Enfin, la russification suppose aussi la décatholicisation du pays, l’orthodoxie étant, aux yeux des Russes, un signe distinctif de leur nationalité. De là la propagande religieuse. Toutefois, ce ne sont pas seulement des prêtres qui y prêchent l’orthodoxie grecque ; souvent ce sont encore des bureaucrates, des agents de police, des gendarmes : singuliers apôtres qui usent de tous les moyens, sauf celui de la persuasion et du raisonnement, et qui tiennent leurs pouvoirs non pas du synode, mais de l’autorité civile, aux mains de laquelle sont, en réalité, les rênes du gouvernement ecclésiastique.

Tel est le vrai sens du mot russification et l’ensemble du système décoré de ce nom.

L’introduction de la langue russe dans le culte catholique en est la phase la plus intéressante au point de vue de notre sainte religion ; mais en même temps, elle se complique d’une foule de considérations qui en rendent l’étude difficile, et dont dépendent pourtant et l’intelligence et la solution du problème que le Saint-Siège est, en ce moment, occupé, dit-on, à résoudre.

Il importe donc d’envisager la question sous toutes ses faces et de la circonscrire ; car nous voulons, avant tout, lui conserver son caractère religieux, sans jamais descendre sur le terrain politique.
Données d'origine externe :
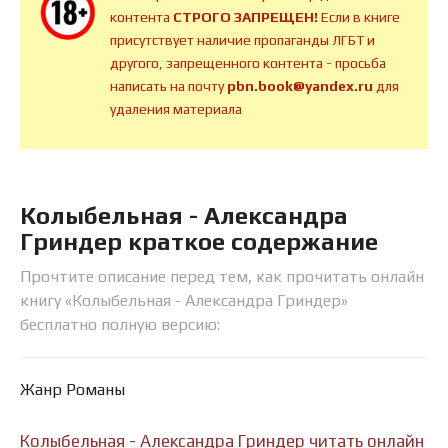
контента
СТРОГО ЗАПРЕЩЕН!
Если в книге
присутствует наличие пропаганды ЛГБТ и
другого, запрещенного контента - просьба
написать на почту
pbn.book@yandex.ru
для
удаления материала
Колыбельная - Александра
Гриндер краткое содержание
Прочтите описание перед тем, как прочитать онлайн
книгу «Колыбельная - Александра Гриндер»
бесплатно полную версию:
Жанр Романы
Колыбельная - Александра Гриндер читать онлайн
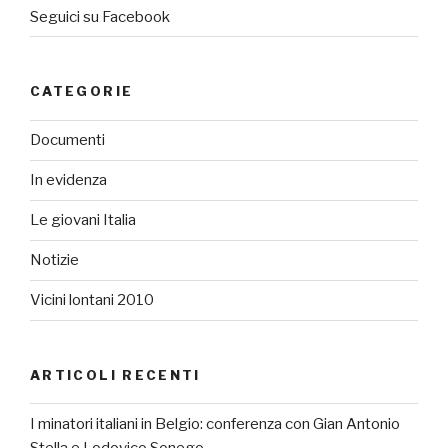
Seguici su Facebook
CATEGORIE
Documenti
In evidenza
Le giovani Italia
Notizie
Vicini lontani 2010
ARTICOLI RECENTI
I minatori italiani in Belgio: conferenza con Gian Antonio
Stella e Lodovico Sonego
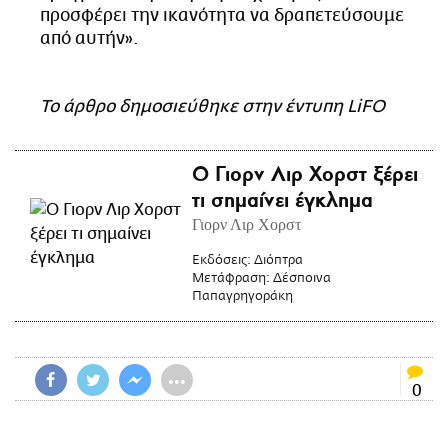
προσφέρει την ικανότητα να δραπετεύσουμε
από αυτήν».
Το άρθρο δημοσιεύθηκε στην έντυπη LiFO
Ο Γιορν Λιρ Χορστ ξέρει
τι σημαίνει έγκλημα
Γιορν Λιρ Χορστ
Εκδόσεις:
Διόπτρα
Μετάφραση:
Δέσποινα
Παπαγρηγοράκη
•••
0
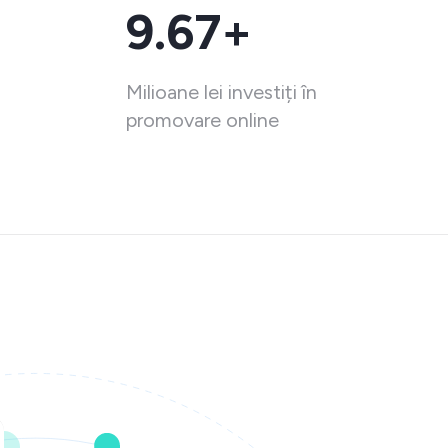
9.67+
Milioane lei investiți în
promovare online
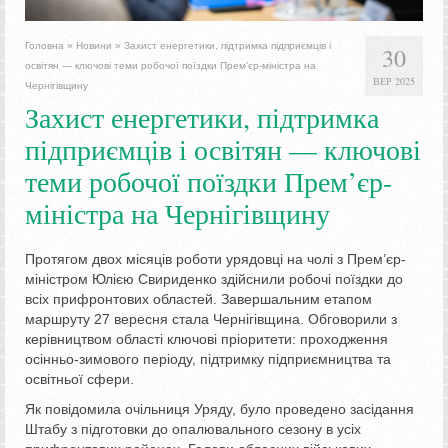
Головна
»
Новини
»
Захист енергетики, підтримка підприємців і
30
освітян — ключові теми робочої поїздки Прем’єр-міністра на
ВЕР 2025
Чернігівщину
Захист енергетики, підтримка
підприємців і освітян — ключові
теми робочої поїздки Прем’єр-
міністра на Чернігівщину
Протягом двох місяців роботи урядовці на чолі з Прем’єр-
міністром Юлією Свириденко здійснили робочі поїздки до
всіх прифронтових областей. Завершальним етапом
маршруту 27 вересня стала Чернігівщина. Обговорили з
керівництвом області ключові пріоритети: проходження
осінньо-зимового періоду, підтримку підприємництва та
освітньої сфери.
Як повідомила очільниця Уряду, було проведено засідання
Штабу з підготовки до опалювального сезону в усіх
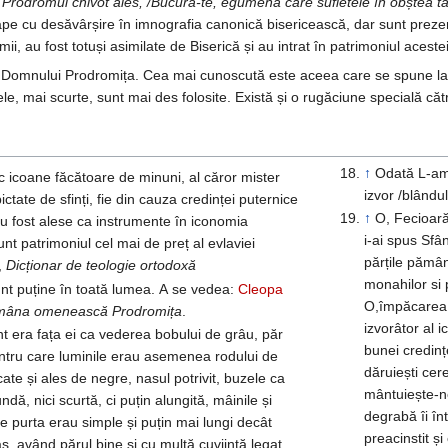
 Prodromul chivot ales, /Bucură-te, egumenă care sufletele în obștea ta 
ape cu desăvârșire în imnografia canonică bisericească, dar sunt prezen
mii, au fost totuși asimilate de Biserică și au intrat în patrimoniul aces
 Domnului Prodromița. Cea mai cunoscută este aceea care se spune la sf
ele, mai scurte, sunt mai des folosite. Există și o rugăciune specială c
↑
Odată L-am
sc icoane făcătoare de minuni, al căror mister
izvor /blândul
ictate de sfinți, fie din cauza credinței puternice
↑
O, Fecioară
 au fost alese ca instrumente în iconomia
i-ai spus Sfâ
t patrimoniul cel mai de preț al evlaviei
părțile pămân
ria,
Dicționar de teologie ortodoxă
monahilor si 
nt puține în toată lumea. A se vedea:
Cleopa
O,împăcarea 
 mâna omenească Prodromița
.
izvorâtor al 
t era fața ei ca vederea bobului de grâu, păr
bunei credinț
 întru care luminile erau asemenea rodului de
dăruiești cer
ate și ales de negre, nasul potrivit, buzele ca
mântuiește-n
undă, nici scurtă, ci puțin alungită, mâinile și
degrabă îi înt
le purta erau simple și puțin mai lungi decât
preacinstit ș
ș, având părul bine și cu multă cuviință legat,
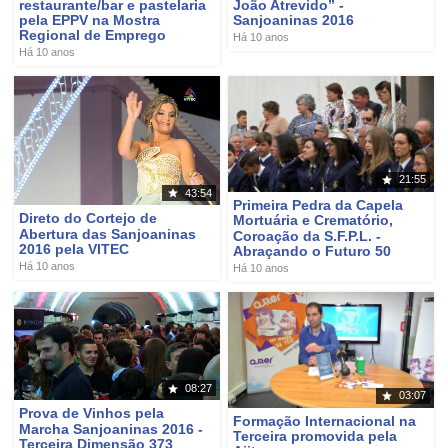
restaurante/bar e pastelaria
João Atrevido” -
pela EPPV na Mostra
Sanjoaninas 2016
Regional de Emprego
Há 10 anos
Há 10 anos
21:55
43:54
Primeira Pedra da Capela
Direto do Cortejo de
Mortuária e Crematório,
Abertura das Sanjoaninas
Coroação da S.F.P.L. -
2016 pela VITEC
Abraçando o Futuro 50
Há 10 anos
Há 10 anos
08:27
03:07
Prova de Vinhos pela
Formação Internacional na
Marcha Sanjoaninas 2016 -
Terceira promovida pela
Terceira Dimensão 373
Cela n’empêche nullement d’interroger l’histoire ou de s’engager dans des recherches statistiques et ethnographiques, sans lesquelles, d’ailleurs, on ne comprendrait pas de quoi il s’agit ; on se méprendrait sur le véritable caractère de la mesure décrétée par le gouvernement russe et on serait obligé de rester dans les abstraites régions des principes.

Voilà pourquoi il nous paraît comme impossible de traiter de l’introduction de la langue russe dans le culte catholique, sans avoir auparavant fait connaître au lecteur le pays où l’on a résolu d’établir cette innovation, les peuples qui y sont le plus intéressés, leur origine, leur langue, leur passé historique et religieux. Après ce travail préliminaire, nous retracerons l’historique de la question agitée, ainsi que les intéressants débats qu’elle avait suscités dans les sphères officielles, ceux, en particulier, qui tendaient à faire rejeter la mesure proposée et qui étaient soutenus par les Russes eux-mêmes. Enfin, nous examinerons la question en elle-même, au double point de vue du principe et du fait, et après avoir mis dans la balance les arguments apportés par les parties adverses, nous tirerons les conclusions. Telle est la trame du travail que nous commençons aujourd’hui et la marche que nous nous proposons d’y suivre.